Estratto.
···
Milano
A Milano salta la “riqualificazione degli scali ferroviari”: per fortuna
La stampa racconta la cronaca di una notte insonne dei consiglieri comunali di Milano, impegnati sulle opposte sponde a far passare o a bloccare l’accordo di programma, firmato anche da Rete Ferroviaria Italiana e da Regione Lombardia, sul futuro degli scali ferroviari milanesi o meglio di quelle aree che si trovano al loro interno e che non vengono più utilizzate da decenni.
C’era una volta la Milano delle ciminiere, quando era indispensabile che i carri merci arrivassero fin dentro le fabbriche, ma prima il prevalere del trasporto merci su gomma, ineliminabile per le brevi distanze, poi la totale deindustrializzazione e terziarizzazione della città hanno lasciato negli scali ampi spazi vuoti, che l’accordo prometteva e permetteva di riconvertire ad abitazioni, uffici e parchi, secondo una formula che poteva accontentare la correttezza politica della giunta di sinistra, ma che aveva anche il benestare di quella di destra della Regione.
Si legge dei lamenti di Palazzo Marino per l’occasione perduta, ma non di quelli di RFI Rete Ferroviaria Italiana, che avrebbe ceduto le aree ai prezzi attuali, quando la crisi dell’edilizia non permette certo di spuntare grandi guadagni.
···
Dati forniti.

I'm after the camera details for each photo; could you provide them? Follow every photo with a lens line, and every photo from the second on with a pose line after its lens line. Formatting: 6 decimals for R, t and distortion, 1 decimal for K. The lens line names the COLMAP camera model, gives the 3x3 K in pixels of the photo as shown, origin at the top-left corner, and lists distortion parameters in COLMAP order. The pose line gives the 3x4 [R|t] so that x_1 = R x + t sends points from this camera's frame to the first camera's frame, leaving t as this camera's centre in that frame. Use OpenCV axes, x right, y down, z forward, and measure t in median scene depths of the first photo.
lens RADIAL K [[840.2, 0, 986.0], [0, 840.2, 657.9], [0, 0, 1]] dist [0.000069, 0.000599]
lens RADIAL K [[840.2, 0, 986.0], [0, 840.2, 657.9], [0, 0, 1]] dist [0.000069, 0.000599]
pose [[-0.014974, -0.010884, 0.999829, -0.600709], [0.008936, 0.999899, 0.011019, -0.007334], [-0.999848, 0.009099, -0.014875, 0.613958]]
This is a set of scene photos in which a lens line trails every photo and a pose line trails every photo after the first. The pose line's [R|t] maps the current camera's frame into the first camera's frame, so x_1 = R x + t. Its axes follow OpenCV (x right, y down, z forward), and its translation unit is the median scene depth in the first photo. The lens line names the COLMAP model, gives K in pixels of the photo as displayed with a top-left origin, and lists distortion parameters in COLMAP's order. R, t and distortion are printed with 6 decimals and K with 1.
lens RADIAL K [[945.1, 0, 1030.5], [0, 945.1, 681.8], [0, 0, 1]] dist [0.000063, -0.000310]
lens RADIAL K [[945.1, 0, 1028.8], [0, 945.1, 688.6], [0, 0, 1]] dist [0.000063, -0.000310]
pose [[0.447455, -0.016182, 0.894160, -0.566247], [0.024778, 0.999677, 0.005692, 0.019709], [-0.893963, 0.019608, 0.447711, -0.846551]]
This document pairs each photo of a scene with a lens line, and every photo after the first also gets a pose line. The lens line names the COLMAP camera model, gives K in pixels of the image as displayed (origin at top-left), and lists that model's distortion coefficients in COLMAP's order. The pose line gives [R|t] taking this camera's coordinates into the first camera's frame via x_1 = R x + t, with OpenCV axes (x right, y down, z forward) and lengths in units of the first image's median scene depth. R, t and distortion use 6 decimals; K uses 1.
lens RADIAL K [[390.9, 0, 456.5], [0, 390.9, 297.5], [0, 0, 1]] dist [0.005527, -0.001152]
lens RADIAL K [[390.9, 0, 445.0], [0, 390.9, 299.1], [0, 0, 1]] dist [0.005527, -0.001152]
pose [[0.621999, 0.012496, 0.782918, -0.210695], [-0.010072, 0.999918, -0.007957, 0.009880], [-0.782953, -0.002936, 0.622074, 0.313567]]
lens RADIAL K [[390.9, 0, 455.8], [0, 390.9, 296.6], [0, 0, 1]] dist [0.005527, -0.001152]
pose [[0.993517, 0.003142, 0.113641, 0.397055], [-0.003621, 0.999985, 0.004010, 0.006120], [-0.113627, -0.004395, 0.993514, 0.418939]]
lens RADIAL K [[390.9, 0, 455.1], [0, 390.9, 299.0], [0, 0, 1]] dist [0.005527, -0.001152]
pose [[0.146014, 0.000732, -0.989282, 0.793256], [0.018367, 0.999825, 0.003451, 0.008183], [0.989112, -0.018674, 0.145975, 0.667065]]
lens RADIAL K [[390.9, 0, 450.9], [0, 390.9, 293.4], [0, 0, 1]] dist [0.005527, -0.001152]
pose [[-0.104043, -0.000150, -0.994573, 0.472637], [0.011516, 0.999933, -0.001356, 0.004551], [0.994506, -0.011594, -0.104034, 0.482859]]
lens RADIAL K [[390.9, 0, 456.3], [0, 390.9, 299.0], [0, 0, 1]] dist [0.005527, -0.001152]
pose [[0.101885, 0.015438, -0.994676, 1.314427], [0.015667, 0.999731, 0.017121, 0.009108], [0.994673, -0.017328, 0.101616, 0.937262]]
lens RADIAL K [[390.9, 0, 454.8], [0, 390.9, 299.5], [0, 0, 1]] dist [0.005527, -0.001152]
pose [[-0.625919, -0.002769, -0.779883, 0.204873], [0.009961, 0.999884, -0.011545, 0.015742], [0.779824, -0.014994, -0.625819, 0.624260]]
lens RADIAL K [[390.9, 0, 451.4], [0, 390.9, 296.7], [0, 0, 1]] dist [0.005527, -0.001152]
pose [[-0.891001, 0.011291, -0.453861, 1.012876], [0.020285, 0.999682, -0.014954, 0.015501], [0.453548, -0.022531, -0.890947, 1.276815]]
···
Istruzioni.
a) Elenca gli usi a cui, secondo l'estratto sugli scali ferroviari di Milano, l'accordo prometteva di riconvertire gli spazi vuoti.
b) Traduci in inglese questa frase dell'estratto sugli scali ferroviari: «Si legge dei lamenti di Palazzo Marino per l’occasione perduta, ma non di quelli di RFI Rete Ferroviaria Italiana, che avrebbe ceduto le aree ai prezzi attuali, quando la crisi dell’edilizia non permette certo di spuntare grandi guadagni.»
c) Continua l'estratto sugli scali ferroviari di Milano a partire dalla sua ultima frase.

Soluzioni.
a) abitazioni, uffici, parchi

b) One reads of Palazzo Marino's complaints about the lost opportunity, but not of those of RFI Rete Ferroviaria Italiana, which would have sold the areas at current prices, at a time when the crisis in the building industry certainly does not allow large profits to be made.

c)
Non avendo capito bene quali fossero i motivi per cui la destra cittadina volesse affossare un accordo appena sottoscritto anche dalla destra regionale, mi limito ad osservare che tutte le parti si erano mosse con grande miopia. Centinaia di migliaia di persone vanno a Milano tutti i giorni, molte utilizzando una rete ferroviaria che abbiamo letteralmente ereditato dai nostri bisnonni, ma soffrendo di qualche loro errore di lungimiranza. In molti casi si è potuto rimediare, ad esempio portando da due a quattro i binari fra Milano Cadorna e Milano Bovisa, cosa che permette l’arrivo del doppio di treni pendolari delle Ferrovie Nord. Si è potuto aggiungere la coppia di binari sulla cintura ferroviaria che viene utilizzata dai treni AV che ci portano a Roma in tre ore e Bologna in una, ma ci sono moltissime strozzature che possono essere eliminate soltanto spendendo molti soldi, perché contravvenendo alla legge si è costruito a ridosso dei binari o semplicemente perché i bisnonni non potevano avere la sfera di cristallo.
Se si vuole una “mobilità sostenibile” bisogna offrire innanzitutto ai pendolari la possibilità di salire su treni che oggi sono pieni fino all’inverosimile e che non possono essere aumentati, perché sui binari costruiti dai bisnonni non ce ne sta uno in più.
L’accordo avrebbe permesso a RFI di vendere e incassare e al Comune di vantare nuove aree verdi e nuovo “housing sociale”, quella cosa che quando si parlava come si mangiava veniva chiamata case popolari.
A nessuno è venuto in mente, pare, di obbligare RFI a reinvestire a Milano i proventi della vendita delle aree, né di chiedersi se a qualche progetto futuribile farebbe comodo utilizzare una parte delle stesse aree, prima che vengano ricoperte dal cemento dell’ “housing sociale”.
In un momento storico in cui non mancano certo palazzi vuoti, costruiti per la bolla scoppiata già nel 2007, RFI ha pensato a incassare e il Comune ai luoghi comuni della sinistra borghese, quella che sogna di andare in bicicletta intorno ai riaperti navigli (costo almeno 400 milioni di euro), ma non sgancia un euro per far arrivare i pendolari a Milano anziché in auto, su treni dove ora non si trova posto.
Il nodo ferroviario di Milano va ristrutturato e invece di aspettare i soldi da Roma, che potrebbe non concederli mai, perché in fin dei conti il trasporto pubblico a Milano non fa schifo come in buona parte delle altre città e regioni del Paese, i soldi devono venire anche dalla vendita delle aree che si concederebbe a RFI.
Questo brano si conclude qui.